Readings: Psalm 72:1-7, 18-19; Isaiah 30: 19-26; Acts 13:16-25
It feels like several people in my life have felt or been stuck this week. Everyone seems to be trying to make decisions about work, daycare for their kids, hospital care for their parents, etc. At work, my colleagues and I are spending a ridiculous amount of time trying to do planning for 2017 and the decisions and trade offs are not coming easily.
For me personally I feel like I’m approaching a crossroad…I’m not at it yet…but I’m on the walk towards it. Like so many of you, I have some choices to make over the next few months that might influence how the next few years go. There are some things I need to finally give up on and move past. And there are some things that I need to be willing to try and give some energy to.
Either way…choices must be made.
Decision-making must happen.
O people of Zion, who live in Jerusalem,
you will weep no more.
He will be gracious if you ask for help.
He will surely respond to the sound of your cries.

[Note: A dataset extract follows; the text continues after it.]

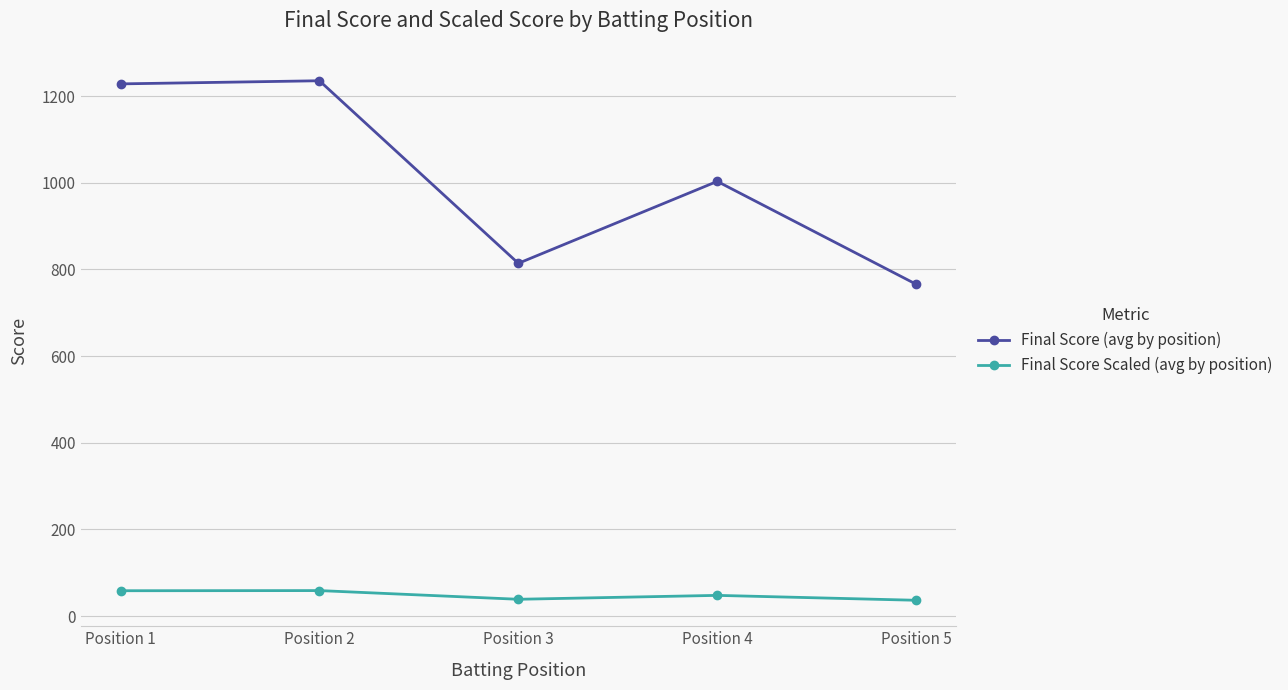

What is the minimum value for Final Score Scaled (avg by position)?

36.5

Though the Lord gave you adversity for food
and suffering for drink,
he will still be with you to teach you.
You will see your teacher with your own eyes.
Your own ears will hear him.
Right behind you a voice will say,
‘This is the way you should go,’
whether to the right or to the left.
As I sit with the expectation of Advent, I also take this moment to hope in the silence. My hope is that when the time comes, the voice will speak behind me telling me which way to go. But if I know “the voice” as well as I think I do, it will not say “Go left,” or “Go right,” but will instead say “You know what to do. Go the direction that is right for you and I’ll meet you there.”